Therapies to target geographic atrophy are in sight.
Reviewed by Katherine Talcott, MD
Once there were none, but today there are several treatments for age-related macular degeneration (AMD). Even more are available for wet AMD, although research is also focused on dry AMD. In addition to preserving and improving vision, the goal is to reduce treatment burden.
Katherine Talcott, MD, a staff surgeon at the Cole Eye Institute and an assistant professor at the Lerner College of Medicine, in Cleveland, highlighted the more recent additions to the armamentarium in a presentation at the Virtual Vision Research Symposium.
Anti–vascular endothelial growth factor drugs—which have been highly effective at improving vision in randomized trials—are the first-line therapy for neovascular AMD. However, Talcott noted, real-world studies illustrate that it is difficult to achieve good long-term outcomes owing to the undertreatment that heavy treatment burden puts on patients, caregivers, and clinicians.
The hope had been that the ranibizumab (Susvimo) implant from Genentech, a permanent, refillable, surgically implanted device that releases medication continuously, would alleviate the burden for patients with neovascular AMD. However, this port delivery system is temporarily under recall because of dislodgement of internal structures.
Faricimab (Vabysmo; Genentech) is a bispecific antibody that is injected intravitreally and inhibits both VEGF-A and angiopoietin-2. In clinical trials, visual acuity gains with faricimab were equivalent to those achieved with aflibercept (Eylea; Regeneron Pharmaceuticals).

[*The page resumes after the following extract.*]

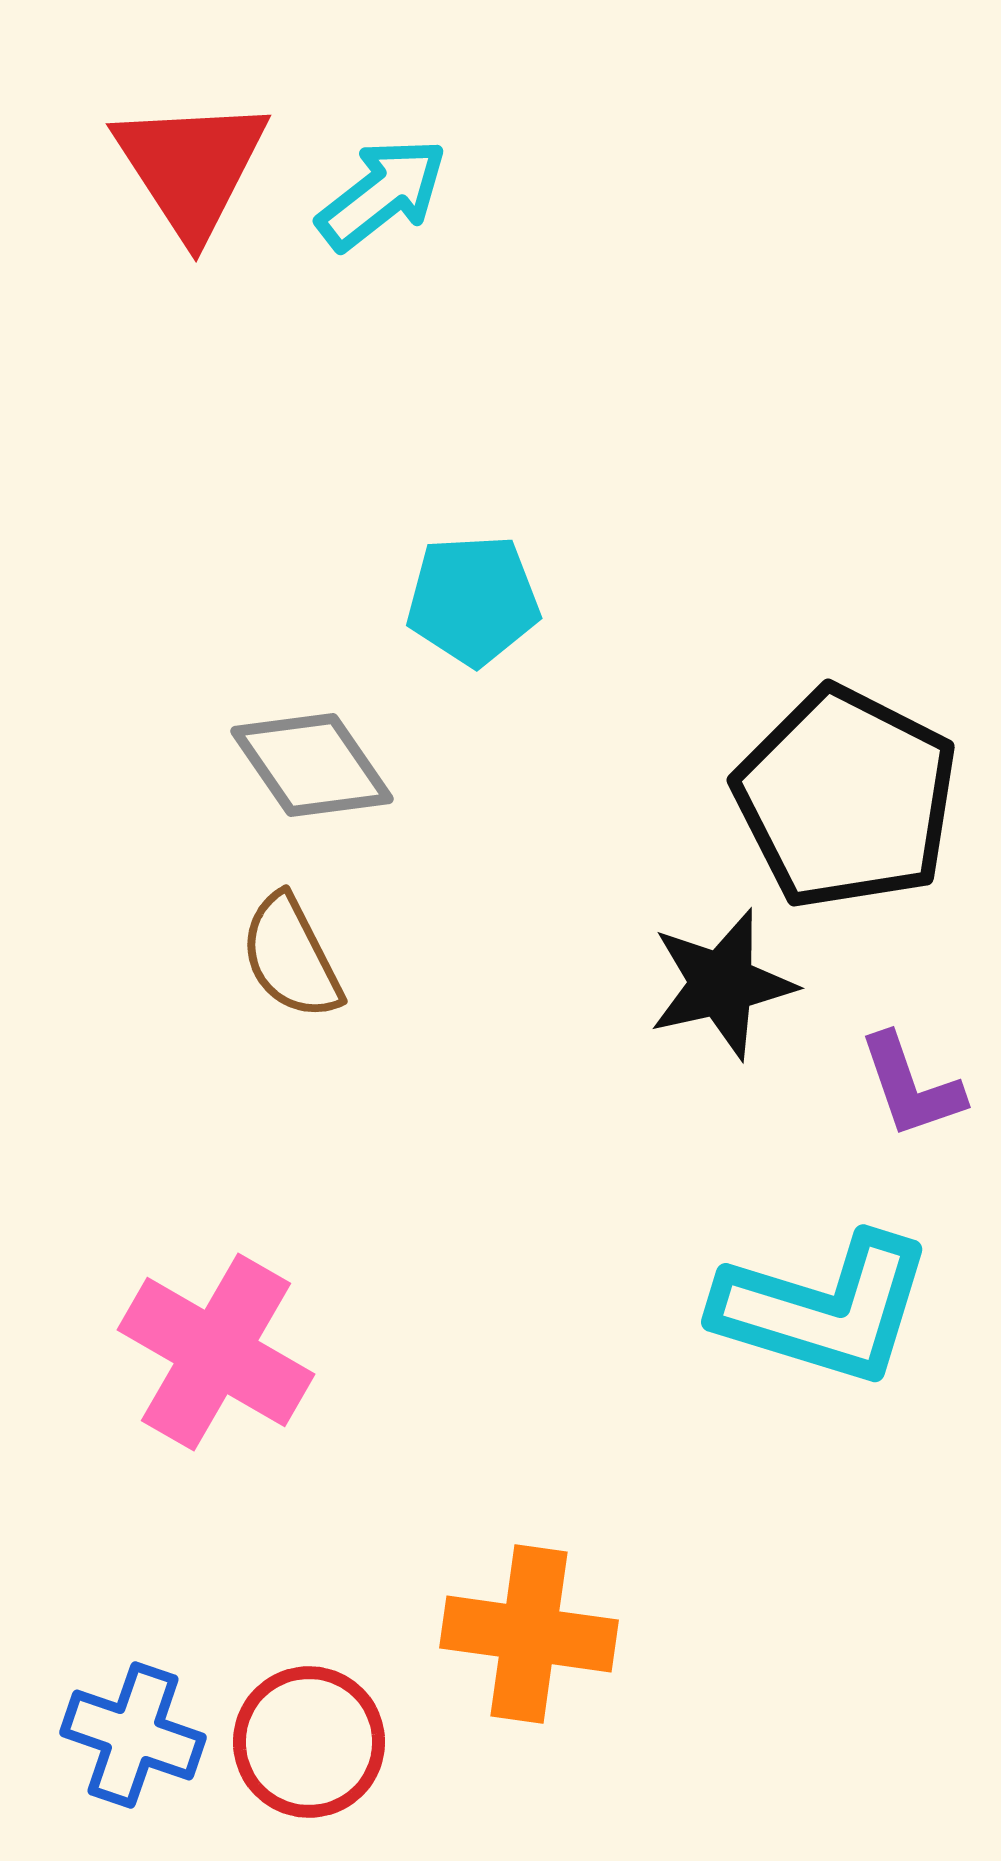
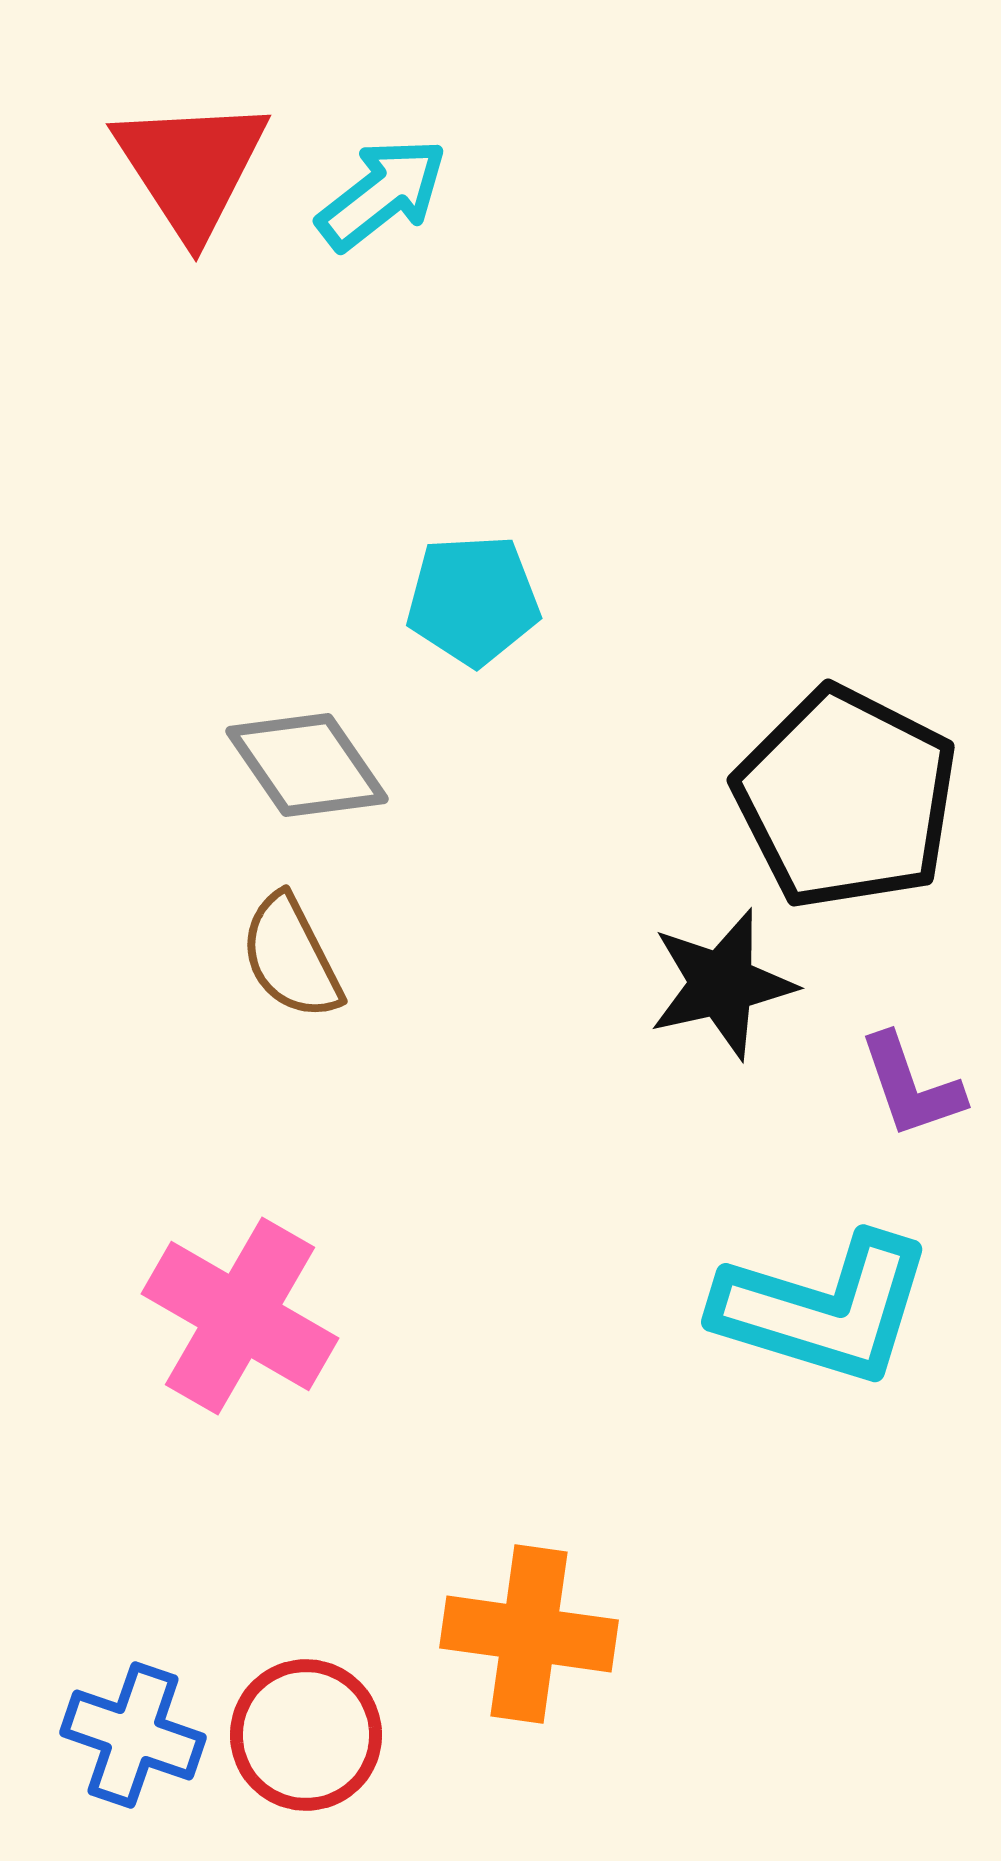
gray diamond: moved 5 px left
pink cross: moved 24 px right, 36 px up
red circle: moved 3 px left, 7 px up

A distinct advantage of faricimab is that much fewer injections of it are needed than of aflibercept, a finding that suggests it may be more durable.
But the holy grail of neovascular AMD treatment is a one-and-done option, and this is where gene therapy may play a role. RGX-314 (RegenxBio) is a surgically implanted gene therapy that encodes for an anti-VEGF protein. The phase 1/2 trial results were promising, Talcott reported, and the subretinal implant is currently being evaluated in 2 phase 3 trials, ATMOSPHERE and ASCENT. “This is a promising option,” she said.
Geographic atrophy (GA), the end stage of dry AMD for which until recently no treatments were available, has become a major research target of late. Most of the agents being evaluated are complement inhibitors of C3 and C5, important factors in the development of eye inflammation and cell death.
The complement C3 inhibitor pegcetacoplan (Syfovre; Apellis) was recently approved for GA. After a phase 2 study showed that it slowed disease progression, the DERBY and OAKS (NCT03525600) studies, whose primary end point is change in total area of GA lesions at 12 months, both showed significant changes in the rate of growth at 18 months in those receiving active treatment. Unfortunately, no functional improvement in vision was seen with pegcetacoplan.
Another drug under study is avacincaptad pegol (Zimura, Iveric Bio), a C5 inhibitor that was observed to slow GA growth in the GATHER 1 and 2 studies (NCT02686658; NCT04435366), the end points of which were also GA growth rate. With both investigational drugs, the rate of conversion to neovascular AMD is higher than with sham treatment.
Gene therapy may also play a role in controlling GA. Gyroscope Therapeutics is looking at a complement factor I, GT005, in the FOCUS study, in which the therapy is delivered into a bleb created in the subretinal space.
“Neovascular AMD and GA both result in irreversible vision loss that require effective treatments to reduce…individual and societal treatment burden. Many studies are ongoing and investigating a number of therapeutic options. There also may be a role in the future for…surgical innovations that may help address…treatment burden,” Talcott concluded.